I see that you are using:

criterion = nn.KLDivLoss(reduction='sum')

to calculate a loss and pass the inputs via:

self.criterion(torch.log(y), Variable(true_dist, requires_grad=False))

Did you make sure that y is a probability distribution? It so, would it be possible to use log_sotmax instead of applying the log manually for a better numerical stability?

Also, probably unrelated to your issue, but remove the Variable usage as these were deprecated in PyTorch 0.4.

I would recommend to check where the first NaN value is coming from as I would expect to see an operation blowing up.

I made some changes to the get_final_answer function which uses log_softmax instead and the nan issue is resolved. Thank you very much! Now the model can achieve a 80% accuracy on the task. However, its only 80% on such a simple task, my problem is that an NLP model that is designed to capture relationships between hundreds of thousands of words can’t even perform an even number, odd number classification properly. I am wondering if this is a sign that I made some mistakes in my architecture?

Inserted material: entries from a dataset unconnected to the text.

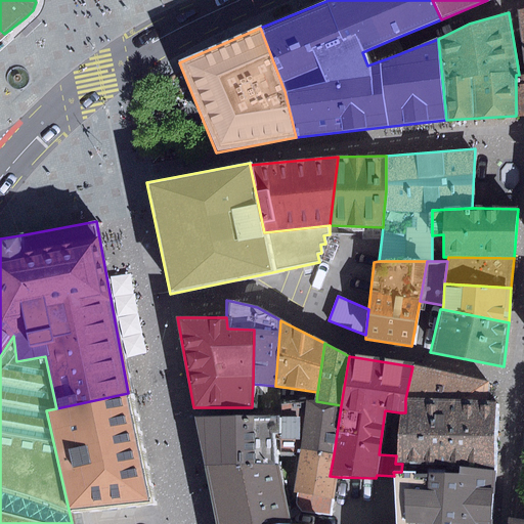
[(489,382),(412,366),(405,399),(486,401),(489,382)]
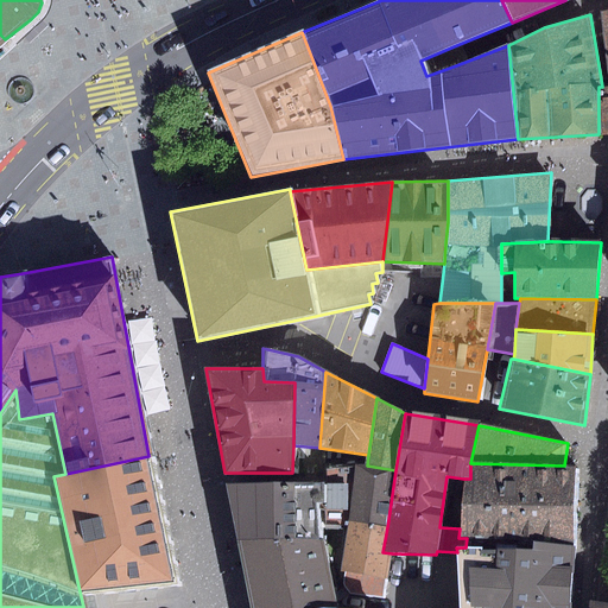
[(149,456),(65,474),(54,476),(80,591),(176,583),(149,456)]
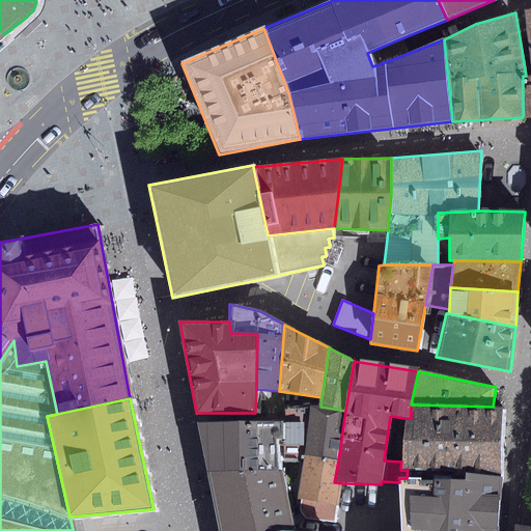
[(502,408),(493,407),(411,404),(411,418),(404,418),(401,462),(400,470),(408,470),(466,474),(501,477),(502,408)]
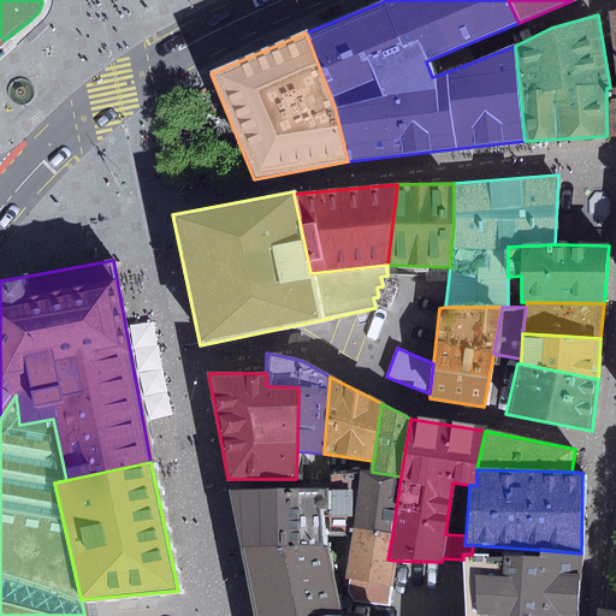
[(372,472),(330,473),(330,490),(329,490),(327,510),(320,510),(324,527),(351,529),(392,534),(401,477),(372,472)]
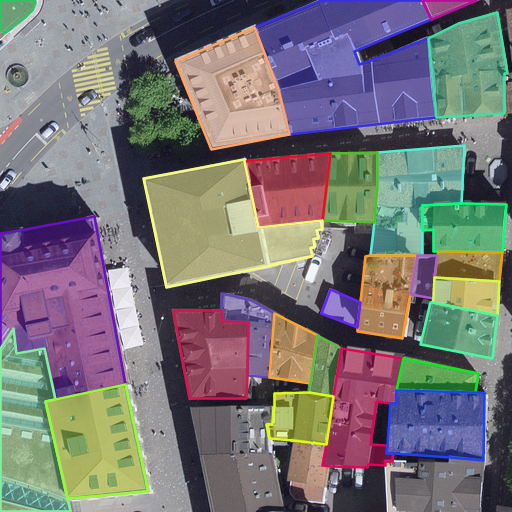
[(190,407),(201,454),(273,454),(269,438),(266,424),(272,424),(273,407),(190,407)]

    def combineProb(self, attention, index, generativeProbabilityD, pGen):
        # index (batch_size, src_length)
        # value (batch_size, tgt_length, src_length)
        final = None
        for count in range(0, index.size(0)):
            oneSample = index[count].unsqueeze(0)
            finalSample = None
            for count in range(0, attention.size(1)):
                if finalSample is None:
                    finalSample = oneSample
                else:
                    finalSample = torch.cat((finalSample, oneSample), dim=0)
            finalSample = finalSample.unsqueeze(0)
            if final is None:
                final = finalSample
            else:
                final = torch.cat((final, finalSample), dim=0)
        final, generativeProbabilityD = final * (pGen), generativeProbabilityD * (1-pGen)
        finalProb = generativeProbabilityD.scatter_add_(-1, final.long(), attention)
        return finalProb

    def get_final_answer(self, encoded, decoded, pointerDecoded, target, source):
        attentions = self.generateAttention(encoded, pointerDecoded) # attentions (batch_size, tgt_length-1, src_length)
        contextVector = self.getContextVector(encoded, F.softmax(attentions, dim=-1))   # context vector (batch_size, tgt_length, d_model)
        generativeProbabilityD = self.generator(decoded, contextVector)   # shape (batch_size, tgt_length, V)
        # attentions = F.log_softmax(attentions, dim=-1)
        x = self.tgt_embed(target)   # x (batch_size, tgt_length, d_model)
        pGen = self.getPGen(contextVector, x, decoded).unsqueeze(-1) # pGen (batch_size, tgt_length, 1)
        finalProb = self.combineProb(attentions, source, generativeProbabilityD, pGen)           # (batch_size, tgt_length, V)
        return F.log_softmax(finalProb, dim=-1)